Money

 

 

Maryam d'Abo et Eric Stoltz

 

Année : 1991

Origine : Franco-américain

Réalisation : Steven H. Stern

Scénario : Gordon Roback, Larry Pederson

D'après "Money" de Paul-Loup Sulitzer

Dialogues : Tito Topin

Musique : Ennio Morricone

 

 

 

Distribution :

 

 

Bruno Cremer et  Eric Stoltz

 

Résumé

 

1ère partie

 

A 21 ans, Frank Cimballi est un riche héritier. Il dilapide vie et fortune dans une existence dissipée et orageuse. Couvert de dettes, il est mis en cause dans un décès par overdose. Son tuteur, dont il ignore l'identité, n'aimant guère cette mauvaise publicité, lui offre d'éponger ses créances à la condition expresse qu'il s'expatrie et se fasse dorénavant plus discret. Frank obtempère et s'embarque pour le Kenya sans un sou en poche. A peine arrivé, il reçoit une mystérieuse lettre, envoyée semble-t-il par un certain Lavater, détective privé dont il ignore l'existence. La lettre lui apprend que l'argent qu'il a reçu en héritage n'est en fait qu'une infime partie de la fortune initiale de son père dont l'essentiel aurait disparu dans les poches de l'un de ses associés.
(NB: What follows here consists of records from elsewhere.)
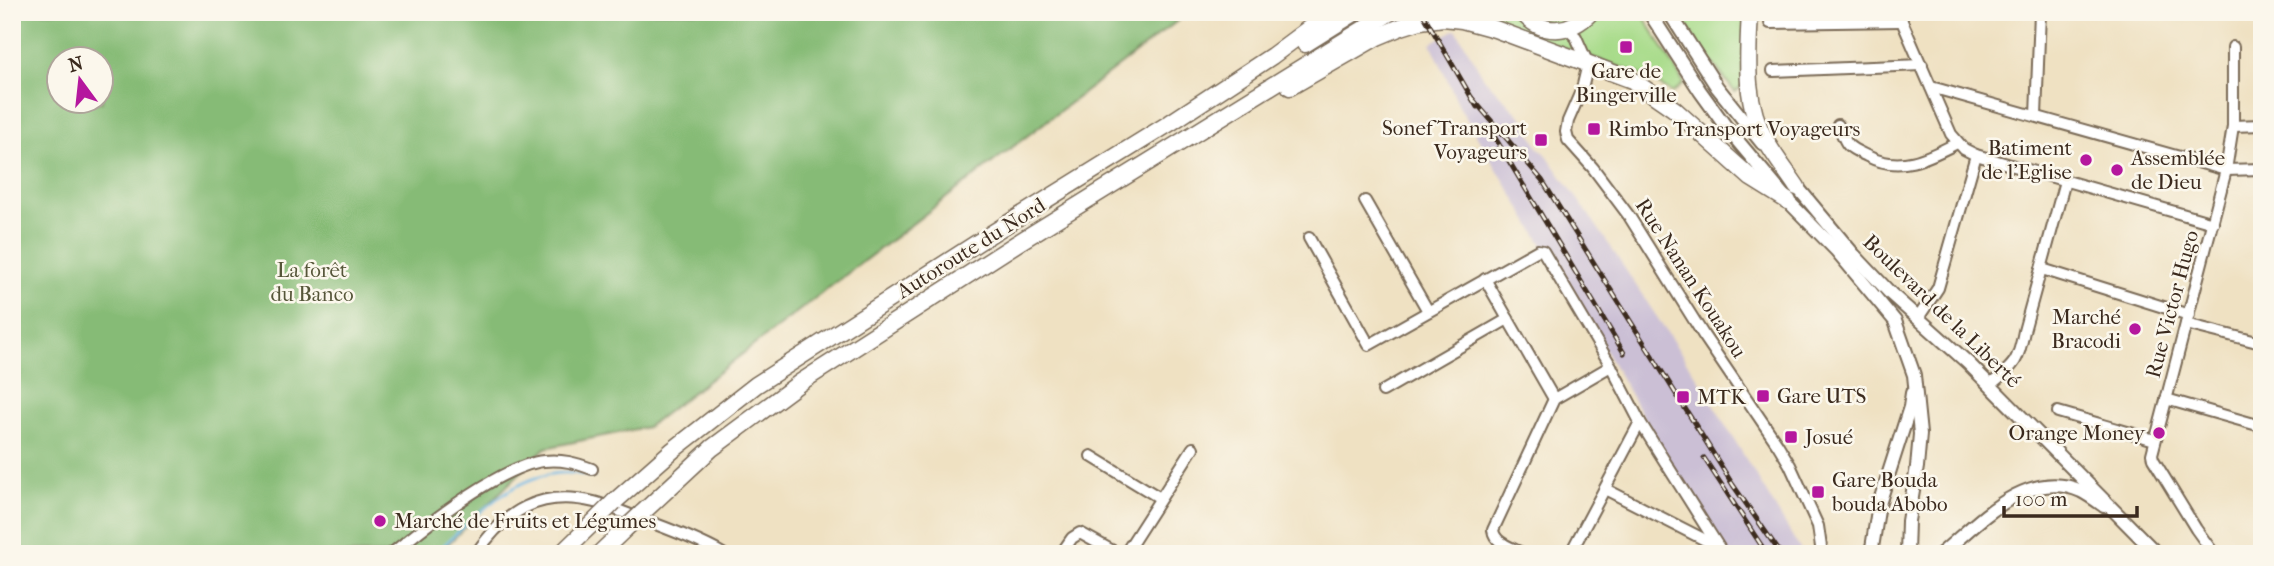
<svg xmlns="http://www.w3.org/2000/svg" width="2274" height="566" font-family="'IM FELL French Canon',serif">
  <style>
    .industrial { fill: #cbbfd5 }
    .green { fill: #a8db8a; stroke: #728254; stroke-width: 2 }
    .forest { fill: #86bb76; stroke: #60724a; stroke-width: 2; fill-rule: evenodd }
    .lines { fill: none; stroke-linecap: round; stroke-linejoin: round }
    .stream { stroke: #6bb6e4; stroke-width: 2.5 }
    .minor-casing { stroke: #7a6a57; stroke-width: 14 }
    .major-casing { stroke: #7a6a57; stroke-width: 16 }
    .highway-casing { stroke: #7a6a57; stroke-width: 19 }
    .minor { stroke: #fff; stroke-width: 10 }
    .major { stroke: #fff; stroke-width: 12 }
    .highway { stroke: #fff; stroke-width: 16 }
    .rail-casing { stroke: #3b2a1e; stroke-width: 5 }
    .rail { stroke: #fbf7ec; stroke-width: 2.5; stroke-dasharray: 8; stroke-linecap: butt }
    .highway-bridge-casing { stroke: #7a6a57; stroke-width: 19; stroke-linecap: butt }
    .highway-bridge { stroke: #fff; stroke-width: 16 }
    .poi-dot { fill: #b5179e; stroke: #fbf7ec; stroke-width: 2.5 }
    .labels { text-anchor: middle; dominant-baseline: central; stroke-width: 5; stroke-linejoin: round; paint-order: stroke }
    .poi-label { font-size: 21px; fill: #3b2a1e; stroke: #fbf7ec; text-anchor: start }
    .street-label { font-size: 21px; fill: #3b2a1e; stroke: #fbf7ec }
    .park-label { font-size: 21px; fill: #565639; stroke: #fbf7ec }
  </style>
  <rect width="100%" height="100%" fill="#fbf7ec"/>
  <filter id="ink" filterUnits="userSpaceOnUse"><feTurbulence type="fractalNoise" baseFrequency=".0143" numOctaves="2"/><feDisplacementMap in="SourceGraphic" scale="14" xChannelSelector="R" yChannelSelector="G"/><feConvolveMatrix kernelMatrix="1 2 1 2 8 2 1 2 1" color-interpolation-filters="sRGB"/></filter>
  <filter id="wash" filterUnits="userSpaceOnUse"><feTurbulence type="fractalNoise" baseFrequency=".00686" numOctaves="4" result="noise"/><feDisplacementMap in="SourceGraphic" scale="28" xChannelSelector="R" yChannelSelector="G"/><feGaussianBlur stdDeviation="1.57" result="paint"/><feColorMatrix in="noise" values="0 0 0 0 0 0 0 0 0 0 0 0 0 0 0 0 0 1.4 0 .05"/><feComposite in="paint" operator="in"/></filter>
  <g filter="url(#wash)">
    <rect width="100%" height="100%" fill="#efe1c2"/>
    <path class="industrial" d="M 1456,29 L 1484,78 L 1524,120 L 1538,147 L 1546,154 L 1596,225 L 1698,379 L 1803,554 L 1726,554 L 1676,474 L 1577,301 L 1460,108 L 1431,43 Z"/>
    <g class="green">
      <path d="M 1461,12 L 1641,12 L 1684,83 L 1673,93 L 1643,76 L 1623,68 Z"/>
      <path d="M 1678,12 L 1744,12 L 1744,85 L 1735,92 L 1698,44 Z"/>
    </g>
    <path class="forest" d="M 12,12 L 1189,12 L 647,427 L 545,448 L 438,554 L 12,554 ZM 60,60 L 102,60 L 102,102 L 60,102 Z"/>
    <g class="lines">
      <path class="stream" d="M 434,554 C 472,521 512,472 567,473 C 576,473 585,475 594,477"/>
    </g>
  </g>
  <g filter="url(#ink)">
    <g class="lines">
      <g class="minor-casing">
        <g id="minor">
          <path d="M 1898,12 L 1951,134 L 1964,149 L 1976,155 L 2213,223"/>
          <path d="M 1770,23 L 1902,21"/>
          <path d="M 1566,28 L 1576,37 L 1588,64 L 1582,89 L 1568,121 L 1566,132 L 1568,140 L 1593,168 L 1629,216 L 1704,336 L 1778,445 L 1790,465 L 1818,526 L 1822,554"/>
          <path d="M 1773,71 L 1922,65"/>
          <path d="M 1931,87 L 2226,170 L 2262,169"/>
          <path d="M 2036,116 L 2040,12"/>
          <path d="M 1838,125 C 1841,131 1844,140 1848,145 C 1853,150 1861,153 1867,156 C 1900,173 1928,158 1957,143"/>
          <path d="M 2233,126 L 2262,125"/>
          <path d="M 1365,201 L 1428,311"/>
          <path d="M 1309,238 L 1369,345 L 1538,250 L 1543,251 L 1611,366 L 1554,399 L 1493,530 C 1495,544 1512,547 1523,554"/>
          <path d="M 2042,269 L 2189,315"/>
          <path d="M 1485,279 L 1554,399"/>
          <path d="M 1918,318 L 1938,288 L 1976,155"/>
          <path d="M 2186,324 L 2257,342"/>
          <path d="M 1611,366 L 1640,422"/>
          <path d="M 1990,385 C 2015,364 2018,363 2024,331 L 2065,181"/>
          <path d="M 1383,391 L 1508,319"/>
          <path d="M 2166,399 L 2261,426"/>
          <path d="M 2058,412 L 2155,440"/>
          <path d="M 1091,456 L 1160,498"/>
          <path d="M 1605,489 L 1715,545"/>
          <path d="M 391,554 C 425,526 501,465 544,461 C 562,459 576,463 592,469"/>
          <path d="M 476,554 C 505,511 540,489 594,502 C 609,506 624,513 639,518 C 667,528 697,539 723,554"/>
          <path d="M 1061,554 L 1072,538 L 1080,533 L 1118,554"/>
          <path d="M 1125,554 L 1193,448"/>
          <path d="M 1570,554 L 1640,422 L 1723,554"/>
          <path d="M 2214,554 L 2196,529 L 2153,459 L 2152,454 L 2226,170 L 2233,126 L 2233,47"/>
        </g>
      </g>
      <g class="major-casing">
        <g id="major">
          <path d="M 1649,12 L 1700,91 L 1726,127 L 1788,201 L 1836,250 L 1895,321 L 1914,375 L 1920,434 L 1917,467 L 1908,521 L 1907,554"/>
          <path d="M 1669,12 L 1717,87 L 1762,143"/>
          <path d="M 1793,182 L 1854,255 L 1891,294 L 1968,363 L 2157,554"/>
          <path d="M 1871,554 L 1879,504 L 1910,407 L 1912,393"/>
          <path d="M 1941,554 C 1978,523 2027,467 2081,491 C 2089,495 2097,501 2104,506"/>
        </g>
      </g>
      <g class="highway-casing">
        <g id="highway">
          <path d="M 1522,12 C 1542,36 1570,34 1591,12"/>
          <path d="M 1750,12 C 1748,55 1743,102 1766,141 C 1775,157 1787,172 1797,187"/>
          <path d="M 1305,44 L 1356,12"/>
          <path d="M 1290,87 L 1377,37 L 1401,27 L 1420,21 L 1443,18 L 1462,20 L 1495,29 L 1632,80 L 1674,109 L 1751,178 L 1788,201"/>
          <path d="M 614,502 L 673,450 L 756,385 L 991,234 L 1170,123 L 1272,56 L 1331,12"/>
          <path d="M 641,514 L 712,448 L 801,382 L 1016,244 L 1391,12"/>
          <path d="M 561,554 L 601,515"/>
          <path d="M 599,554 L 625,529"/>
        </g>
      </g>
      <use href="#minor" class="minor"/>
      <use href="#major" class="major"/>
      <use href="#highway" class="highway"/>
      <g class="rail-casing">
        <g id="rail">
          <path d="M 1422,12 L 1477,107"/>
          <path d="M 1472,98 L 1542,180 L 1733,485 L 1781,554"/>
          <path d="M 1491,131 L 1624,353"/>
          <path d="M 1704,458 L 1767,554"/>
        </g>
      </g>
      <use href="#rail" class="rail"/>
      <g class="highway-bridge-casing">
        <g id="highway-bridge">
          <path d="M 601,515 L 614,502"/>
          <path d="M 625,529 L 641,514"/>
        </g>
      </g>
      <use href="#highway-bridge" class="highway-bridge"/>
    </g>
  </g>
  <g class="poi-dot">
    <rect x="1619" y="40" width="14" height="14" rx="3.5"/>
    <rect x="1587" y="122" width="14" height="14" rx="3.5"/>
    <rect x="1534" y="133" width="14" height="14" rx="3.5"/>
    <circle cx="2086" cy="160" r="7"/>
    <circle cx="2117" cy="170" r="7"/>
    <circle cx="2135" cy="329" r="7"/>
    <rect x="1756" y="389" width="14" height="14" rx="3.5"/>
    <rect x="1676" y="390" width="14" height="14" rx="3.5"/>
    <circle cx="2159" cy="433" r="7"/>
    <rect x="1784" y="430" width="14" height="14" rx="3.5"/>
    <rect x="1811" y="485" width="14" height="14" rx="3.5"/>
    <circle cx="380" cy="521" r="7"/>
  </g>
  <g class="labels">
    <g class="poi-label">
      <text x="1626" y="71" text-anchor="middle">Gare de<tspan x="1626" dy="24">Bingerville</tspan></text>
      <text x="1527" y="128" text-anchor="end">Sonef Transport<tspan x="1527" dy="24">Voyageurs</tspan></text>
      <text x="1608" y="129">Rimbo Transport Voyageurs</text>
      <text x="2072" y="148" text-anchor="end">Batiment<tspan x="2072" dy="24">de l'Eglise</tspan></text>
      <text x="2131" y="158">Assemblée<tspan x="2131" dy="24">de Dieu</tspan></text>
      <text x="2121" y="317" text-anchor="end">Marché<tspan x="2121" dy="24">Bracodi</tspan></text>
      <text x="1777" y="396">Gare UTS</text>
      <text x="1697" y="397">MTK</text>
      <text x="2145" y="433" text-anchor="end">Orange Money</text>
      <text x="1805" y="437">Josué</text>
      <text x="1832" y="480">Gare Bouda<tspan x="1832" dy="24">bouda Abobo</tspan></text>
      <text x="394" y="521">Marché de Fruits et Légumes</text>
    </g>
    <g class="street-label">
      <text transform="translate(971 248) rotate(-32)">Autoroute du Nord</text>
      <text transform="translate(1691 278) rotate(57)">Rue Nanan Kouakou</text>
      <text transform="translate(2172 304) rotate(-75)">Rue Victor Hugo</text>
      <text transform="translate(1942 311) rotate(44)">Boulevard de la Liberté</text>
    </g>
    <g class="park-label">
      <text x="312" y="270">La forêt<tspan x="312" dy="24">du Banco</tspan></text>
    </g>
  </g>
  <rect width="2274" height="566" fill="none" stroke="#fbf7ec" stroke-width="42"/>
  <g transform="translate(80 80) rotate(345)"><circle r="33" fill="#fbf7ec" stroke="#aea59a" stroke-width="2"/>
  <path d="M0-5L12 26L0 18L-12 26Z" fill="#b5179e"/>
  <text y="-10" font-size="19" font-weight="bold" text-anchor="middle" fill="#3b2a1e">N</text>
  </g>
  <path d="M2004 506v10h133v-10" fill="none" stroke="#3b2a1e" stroke-width="3.5"/>
  <text x="2015" y="506" font-size="21" fill="#3b2a1e" stroke="#fbf7ec" stroke-width="5" paint-order="stroke">100 m</text>
</svg>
Il décide alors de venger son père....

 

 

2ème partie

 

A Hong Kong, Frank est en fâcheuse posture. Ses commanditaires ont été assassinés et il apprend que l'argent qu'ils l'avaient chargé de placer est de l'argent volé. Selon toute vraisemblance, il risque de subir le même sort s'il ne restitue pas rapidement les sommes subtilisées. Lavater lui apprend que Landau, première cible de Franck dans son plan de vengeance, vient de se suicider. Frank, qui ne pensait pas pousser Landau à de telles extrémités, décide néanmoins de poursuivre sa vengeance et n'hésite pas à y consacrer la majeure partie de son argent. Aux Bahamas, il se met en cheville avec un homme de la pègre. Il le charge de faire durer le plus longtemps possible une grève des transports routiers qui devrait suffire à asphyxier les entreprises de deux des associés de son père. Un coup d'Etat et la nationalisation des entreprises rendent inutiles ces manoeuvres, mais son intermédiaire exige de manière très pressante les deux millions de dollars promis.